Deux dossiers d'instruction qui avaient disparu relance les investigations

Michèle Alliot-Marie
Michèle Alliot-Marie (Bloomberg via Getty Images)

Ces investigations portent sur neuf enfants tués ou portés disparus entre 1983 et 1996.La garde des Sceaux, Michèle Alliot-Marie, avait lancé fin mai une une enquête administrative interne pour déterminer d'éventuels dysfonctionnements liés à ces pertes évoquées par la presse.

Ces investigations portent sur neuf enfants tués ou portés disparus entre 1983 et 1996.

La garde des Sceaux, Michèle Alliot-Marie, avait lancé fin mai une une enquête administrative interne pour déterminer d'éventuels dysfonctionnements liés à ces pertes évoquées par la presse.

"La découverte de ces dossiers d'instruction nous oblige à vérifier si les pistes explorées à l'époque ne peuvent pas être réexaminées au vu des nouvelles techniques. Cela relance l'espoir d'apporter des réponses", a annoncé une source proche de l'enquête.

Les dossiers de Ludovic Janvier, disparu en mars 1983, ainsi que de Grégory Dubrulle, découvert vivant en juillet 1983 avec des blessures au crâne, "ont été retrouvés ces dernières semaines dans les archives du tribunal de grande instance de Grenoble", a précisé cette source. Un troisième dossier, lié à la découverte d'ossements d'enfant dans le Vercors en 1985, un temps envisagés comme ceux du petit Janvier, a également été retrouvé, après avoir été "égaré" comme les deux premiers en raison d'un "changement de numérotation lié à l'arrivée d'un nouveau juge d'instruction".

Des recherches ont en outre permis d'établir que ces ossements ont été "négligemment" placés sous scellés en 1986 au Palais de justice de Grenoble alors qu'ils auraient dû faire l'objet d'un permis d'inhumer. S'ils étaient découverts, ces os, activement recherchés dans les sous-sols surchargés du palais, pourraient être soumis à une analyse ADN. Celle-ci, qui n'avait pas pu être réalisée à l'époque, pourrait déterminer - même si la probabilité est faible - s'ils correspondent ou non à ceux de Ludovic Janvier.

DOCUMENTS JOINTS.
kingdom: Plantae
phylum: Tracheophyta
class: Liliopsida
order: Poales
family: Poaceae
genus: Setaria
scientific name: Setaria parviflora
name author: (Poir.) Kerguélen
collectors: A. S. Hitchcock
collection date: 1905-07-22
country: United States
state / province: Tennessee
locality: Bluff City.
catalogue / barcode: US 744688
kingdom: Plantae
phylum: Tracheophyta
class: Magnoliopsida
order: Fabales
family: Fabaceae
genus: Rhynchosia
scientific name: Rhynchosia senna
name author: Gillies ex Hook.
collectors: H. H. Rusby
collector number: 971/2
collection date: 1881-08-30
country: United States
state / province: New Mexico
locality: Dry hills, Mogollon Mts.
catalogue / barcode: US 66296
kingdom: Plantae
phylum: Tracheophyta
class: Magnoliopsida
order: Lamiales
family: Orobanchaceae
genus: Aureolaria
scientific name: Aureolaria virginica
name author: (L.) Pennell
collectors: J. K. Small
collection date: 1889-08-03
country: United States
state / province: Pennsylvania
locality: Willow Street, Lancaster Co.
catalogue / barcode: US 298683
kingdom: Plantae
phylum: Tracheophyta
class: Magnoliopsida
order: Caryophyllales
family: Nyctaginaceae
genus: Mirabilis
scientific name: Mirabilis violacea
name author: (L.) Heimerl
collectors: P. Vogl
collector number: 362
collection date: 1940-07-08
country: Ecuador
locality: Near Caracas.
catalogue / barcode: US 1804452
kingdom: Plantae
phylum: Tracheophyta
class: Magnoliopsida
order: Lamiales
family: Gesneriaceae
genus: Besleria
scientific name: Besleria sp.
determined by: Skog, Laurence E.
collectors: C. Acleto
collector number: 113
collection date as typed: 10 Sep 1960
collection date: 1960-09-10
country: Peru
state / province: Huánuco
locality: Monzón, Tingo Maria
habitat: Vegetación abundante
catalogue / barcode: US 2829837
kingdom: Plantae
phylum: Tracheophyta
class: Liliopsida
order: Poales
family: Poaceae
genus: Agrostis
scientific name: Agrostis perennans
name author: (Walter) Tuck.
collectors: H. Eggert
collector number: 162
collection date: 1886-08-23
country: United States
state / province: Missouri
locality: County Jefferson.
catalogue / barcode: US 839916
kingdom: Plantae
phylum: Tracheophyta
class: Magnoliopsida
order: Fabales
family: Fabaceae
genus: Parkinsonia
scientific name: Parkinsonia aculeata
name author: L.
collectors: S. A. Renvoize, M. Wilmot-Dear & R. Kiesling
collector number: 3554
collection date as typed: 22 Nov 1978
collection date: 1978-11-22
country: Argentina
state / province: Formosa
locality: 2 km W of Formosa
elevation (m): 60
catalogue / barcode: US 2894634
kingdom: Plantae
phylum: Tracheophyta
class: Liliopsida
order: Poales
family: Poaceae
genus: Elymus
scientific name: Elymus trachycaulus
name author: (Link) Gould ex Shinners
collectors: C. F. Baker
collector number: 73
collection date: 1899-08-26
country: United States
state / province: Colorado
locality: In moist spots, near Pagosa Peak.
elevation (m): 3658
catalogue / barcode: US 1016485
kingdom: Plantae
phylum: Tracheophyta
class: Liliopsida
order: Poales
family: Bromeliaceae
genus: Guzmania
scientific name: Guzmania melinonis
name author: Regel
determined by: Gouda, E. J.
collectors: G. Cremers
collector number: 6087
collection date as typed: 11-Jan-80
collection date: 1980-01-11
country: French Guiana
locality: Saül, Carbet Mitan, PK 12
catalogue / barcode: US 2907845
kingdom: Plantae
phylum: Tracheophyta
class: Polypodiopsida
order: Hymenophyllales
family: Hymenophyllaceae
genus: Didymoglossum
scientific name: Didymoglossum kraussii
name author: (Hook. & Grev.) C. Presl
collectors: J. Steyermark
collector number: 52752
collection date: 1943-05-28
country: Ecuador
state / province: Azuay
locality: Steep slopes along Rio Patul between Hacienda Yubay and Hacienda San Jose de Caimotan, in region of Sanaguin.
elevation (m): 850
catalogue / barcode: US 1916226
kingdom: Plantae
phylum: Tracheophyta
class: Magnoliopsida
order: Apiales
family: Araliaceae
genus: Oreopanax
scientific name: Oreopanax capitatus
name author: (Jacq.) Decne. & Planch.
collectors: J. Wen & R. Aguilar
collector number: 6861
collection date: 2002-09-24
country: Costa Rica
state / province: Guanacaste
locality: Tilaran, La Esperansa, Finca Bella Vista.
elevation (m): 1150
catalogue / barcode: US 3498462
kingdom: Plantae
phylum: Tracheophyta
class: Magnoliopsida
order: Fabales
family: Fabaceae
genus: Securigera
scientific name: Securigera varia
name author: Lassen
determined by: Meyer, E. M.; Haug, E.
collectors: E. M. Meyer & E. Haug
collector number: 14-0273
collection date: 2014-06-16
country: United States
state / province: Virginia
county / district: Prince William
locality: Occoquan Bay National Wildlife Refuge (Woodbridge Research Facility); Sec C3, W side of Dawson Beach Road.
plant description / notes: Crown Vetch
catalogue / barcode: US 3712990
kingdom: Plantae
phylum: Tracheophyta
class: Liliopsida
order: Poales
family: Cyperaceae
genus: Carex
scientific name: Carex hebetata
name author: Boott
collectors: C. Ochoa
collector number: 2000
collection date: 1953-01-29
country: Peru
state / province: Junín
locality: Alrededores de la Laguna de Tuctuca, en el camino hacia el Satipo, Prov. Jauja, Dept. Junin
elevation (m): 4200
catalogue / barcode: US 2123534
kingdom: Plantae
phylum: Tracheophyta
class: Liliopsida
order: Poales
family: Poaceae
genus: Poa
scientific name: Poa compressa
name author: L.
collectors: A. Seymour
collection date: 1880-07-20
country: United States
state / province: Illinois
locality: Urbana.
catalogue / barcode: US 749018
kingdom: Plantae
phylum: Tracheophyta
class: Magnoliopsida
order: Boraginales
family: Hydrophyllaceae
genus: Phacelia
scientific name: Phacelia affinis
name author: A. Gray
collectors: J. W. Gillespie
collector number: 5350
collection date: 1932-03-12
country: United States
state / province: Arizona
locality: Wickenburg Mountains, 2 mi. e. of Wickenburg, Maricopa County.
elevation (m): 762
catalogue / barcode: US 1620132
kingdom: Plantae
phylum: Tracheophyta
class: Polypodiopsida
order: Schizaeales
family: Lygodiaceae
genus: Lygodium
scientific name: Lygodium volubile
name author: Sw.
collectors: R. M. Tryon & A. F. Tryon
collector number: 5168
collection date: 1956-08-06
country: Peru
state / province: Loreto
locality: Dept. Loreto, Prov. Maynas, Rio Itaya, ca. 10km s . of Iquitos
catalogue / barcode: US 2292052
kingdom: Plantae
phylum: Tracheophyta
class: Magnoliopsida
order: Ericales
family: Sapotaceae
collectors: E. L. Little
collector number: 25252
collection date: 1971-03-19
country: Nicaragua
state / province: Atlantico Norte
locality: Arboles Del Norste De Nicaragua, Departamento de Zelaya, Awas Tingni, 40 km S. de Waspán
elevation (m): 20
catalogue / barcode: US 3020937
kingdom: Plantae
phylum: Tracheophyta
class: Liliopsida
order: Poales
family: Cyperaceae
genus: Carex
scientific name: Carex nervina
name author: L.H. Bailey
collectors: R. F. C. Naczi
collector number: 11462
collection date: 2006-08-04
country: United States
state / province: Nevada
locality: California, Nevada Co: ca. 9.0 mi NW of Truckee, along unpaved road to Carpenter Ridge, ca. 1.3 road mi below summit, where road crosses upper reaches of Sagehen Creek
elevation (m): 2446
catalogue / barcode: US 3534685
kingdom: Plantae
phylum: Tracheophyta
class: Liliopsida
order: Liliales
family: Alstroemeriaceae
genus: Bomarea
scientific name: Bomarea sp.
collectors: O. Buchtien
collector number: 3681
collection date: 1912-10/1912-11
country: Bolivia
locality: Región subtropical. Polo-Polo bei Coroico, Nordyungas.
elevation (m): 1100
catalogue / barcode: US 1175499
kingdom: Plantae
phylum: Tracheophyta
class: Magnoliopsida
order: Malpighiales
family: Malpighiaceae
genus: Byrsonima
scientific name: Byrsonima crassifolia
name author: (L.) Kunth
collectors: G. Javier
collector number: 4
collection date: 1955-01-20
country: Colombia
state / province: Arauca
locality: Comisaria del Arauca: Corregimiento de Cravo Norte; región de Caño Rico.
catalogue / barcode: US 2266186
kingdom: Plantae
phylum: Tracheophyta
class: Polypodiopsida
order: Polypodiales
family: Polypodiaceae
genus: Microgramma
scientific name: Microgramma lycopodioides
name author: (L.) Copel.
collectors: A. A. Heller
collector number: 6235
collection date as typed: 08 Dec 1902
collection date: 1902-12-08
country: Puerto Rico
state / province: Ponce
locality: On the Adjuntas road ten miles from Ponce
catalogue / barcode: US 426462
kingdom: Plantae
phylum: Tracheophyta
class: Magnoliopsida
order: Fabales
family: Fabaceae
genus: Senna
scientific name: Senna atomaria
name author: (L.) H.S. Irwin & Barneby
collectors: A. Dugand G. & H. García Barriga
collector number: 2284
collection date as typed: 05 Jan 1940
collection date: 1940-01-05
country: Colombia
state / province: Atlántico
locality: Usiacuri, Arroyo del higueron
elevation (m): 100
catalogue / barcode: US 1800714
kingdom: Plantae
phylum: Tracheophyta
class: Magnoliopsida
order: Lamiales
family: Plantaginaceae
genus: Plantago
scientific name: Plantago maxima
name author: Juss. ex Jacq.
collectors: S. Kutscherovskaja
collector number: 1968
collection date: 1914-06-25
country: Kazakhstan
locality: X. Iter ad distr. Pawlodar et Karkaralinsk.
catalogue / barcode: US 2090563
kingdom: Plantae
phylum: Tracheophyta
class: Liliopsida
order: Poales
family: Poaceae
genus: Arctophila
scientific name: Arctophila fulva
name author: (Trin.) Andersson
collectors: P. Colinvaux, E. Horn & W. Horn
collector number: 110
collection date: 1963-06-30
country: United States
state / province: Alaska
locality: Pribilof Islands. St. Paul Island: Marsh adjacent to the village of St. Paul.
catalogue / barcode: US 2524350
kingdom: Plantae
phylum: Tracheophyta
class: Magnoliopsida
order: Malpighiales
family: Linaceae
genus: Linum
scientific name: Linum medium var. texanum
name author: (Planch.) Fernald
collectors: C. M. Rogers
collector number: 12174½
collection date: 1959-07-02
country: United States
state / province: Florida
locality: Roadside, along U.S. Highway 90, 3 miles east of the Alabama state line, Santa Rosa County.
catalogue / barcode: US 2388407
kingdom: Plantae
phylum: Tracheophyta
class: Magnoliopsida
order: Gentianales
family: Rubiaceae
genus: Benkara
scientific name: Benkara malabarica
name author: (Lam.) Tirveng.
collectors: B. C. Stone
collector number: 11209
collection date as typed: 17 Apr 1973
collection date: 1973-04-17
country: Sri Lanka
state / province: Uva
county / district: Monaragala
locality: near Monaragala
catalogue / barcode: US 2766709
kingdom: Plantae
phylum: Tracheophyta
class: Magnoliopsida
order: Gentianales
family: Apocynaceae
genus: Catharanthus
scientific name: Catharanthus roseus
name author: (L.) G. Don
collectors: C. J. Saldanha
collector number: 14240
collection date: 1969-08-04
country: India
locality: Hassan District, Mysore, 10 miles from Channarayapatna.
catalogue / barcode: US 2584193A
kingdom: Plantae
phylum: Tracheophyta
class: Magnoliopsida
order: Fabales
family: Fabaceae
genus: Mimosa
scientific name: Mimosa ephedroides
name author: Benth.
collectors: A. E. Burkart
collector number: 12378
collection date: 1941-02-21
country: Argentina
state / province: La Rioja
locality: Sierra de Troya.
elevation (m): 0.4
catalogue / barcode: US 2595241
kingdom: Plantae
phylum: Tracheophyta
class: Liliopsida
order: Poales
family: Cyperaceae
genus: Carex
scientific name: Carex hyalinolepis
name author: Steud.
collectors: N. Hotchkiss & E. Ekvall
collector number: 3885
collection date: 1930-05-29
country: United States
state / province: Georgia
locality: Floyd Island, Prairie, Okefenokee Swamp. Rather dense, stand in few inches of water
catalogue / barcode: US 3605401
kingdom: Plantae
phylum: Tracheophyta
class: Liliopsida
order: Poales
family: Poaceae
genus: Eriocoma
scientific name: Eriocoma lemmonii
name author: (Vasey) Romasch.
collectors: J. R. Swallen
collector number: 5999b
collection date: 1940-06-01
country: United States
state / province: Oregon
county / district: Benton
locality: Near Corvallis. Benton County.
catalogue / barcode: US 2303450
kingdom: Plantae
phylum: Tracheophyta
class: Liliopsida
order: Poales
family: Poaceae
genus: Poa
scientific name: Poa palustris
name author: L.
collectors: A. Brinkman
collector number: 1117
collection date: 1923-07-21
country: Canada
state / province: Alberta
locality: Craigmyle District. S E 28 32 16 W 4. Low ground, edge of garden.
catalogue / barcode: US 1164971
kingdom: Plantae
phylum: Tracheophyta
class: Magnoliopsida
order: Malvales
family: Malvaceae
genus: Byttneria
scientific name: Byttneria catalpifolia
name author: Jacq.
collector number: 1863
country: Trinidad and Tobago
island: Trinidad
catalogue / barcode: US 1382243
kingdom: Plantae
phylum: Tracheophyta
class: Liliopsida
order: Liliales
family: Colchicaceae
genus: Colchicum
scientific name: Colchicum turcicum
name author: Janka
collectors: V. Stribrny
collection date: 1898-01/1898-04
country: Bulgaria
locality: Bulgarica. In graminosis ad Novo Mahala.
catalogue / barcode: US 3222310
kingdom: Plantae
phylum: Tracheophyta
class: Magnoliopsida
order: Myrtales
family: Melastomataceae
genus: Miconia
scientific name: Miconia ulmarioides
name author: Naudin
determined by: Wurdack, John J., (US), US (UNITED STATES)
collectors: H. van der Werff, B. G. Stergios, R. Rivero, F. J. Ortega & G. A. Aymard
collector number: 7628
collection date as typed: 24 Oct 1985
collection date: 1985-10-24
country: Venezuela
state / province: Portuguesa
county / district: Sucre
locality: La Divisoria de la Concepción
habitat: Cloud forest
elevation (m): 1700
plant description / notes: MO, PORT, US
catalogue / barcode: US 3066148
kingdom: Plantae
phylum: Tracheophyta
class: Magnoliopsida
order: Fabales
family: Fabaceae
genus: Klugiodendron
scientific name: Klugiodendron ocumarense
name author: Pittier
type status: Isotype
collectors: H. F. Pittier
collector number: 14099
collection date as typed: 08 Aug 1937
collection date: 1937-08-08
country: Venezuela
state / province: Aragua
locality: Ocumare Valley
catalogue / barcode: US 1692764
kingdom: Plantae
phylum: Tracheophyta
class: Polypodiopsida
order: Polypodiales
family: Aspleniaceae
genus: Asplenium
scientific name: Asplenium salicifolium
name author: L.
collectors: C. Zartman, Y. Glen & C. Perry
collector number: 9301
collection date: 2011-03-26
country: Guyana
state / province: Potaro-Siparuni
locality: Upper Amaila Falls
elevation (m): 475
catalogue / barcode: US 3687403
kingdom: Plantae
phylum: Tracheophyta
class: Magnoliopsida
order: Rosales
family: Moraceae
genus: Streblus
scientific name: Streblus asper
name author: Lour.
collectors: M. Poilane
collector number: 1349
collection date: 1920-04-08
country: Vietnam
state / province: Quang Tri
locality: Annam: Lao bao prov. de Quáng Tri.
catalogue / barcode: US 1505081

CONSIGNE. Selon l'extrait fourni, où les dossiers de Ludovic Janvier et de Grégory Dubrulle ont-ils été retrouvés ? Ce matériel est indépendant de l'extrait fourni.

RÉSULTAT ATTENDU. Dans les archives du tribunal de grande instance de Grenoble.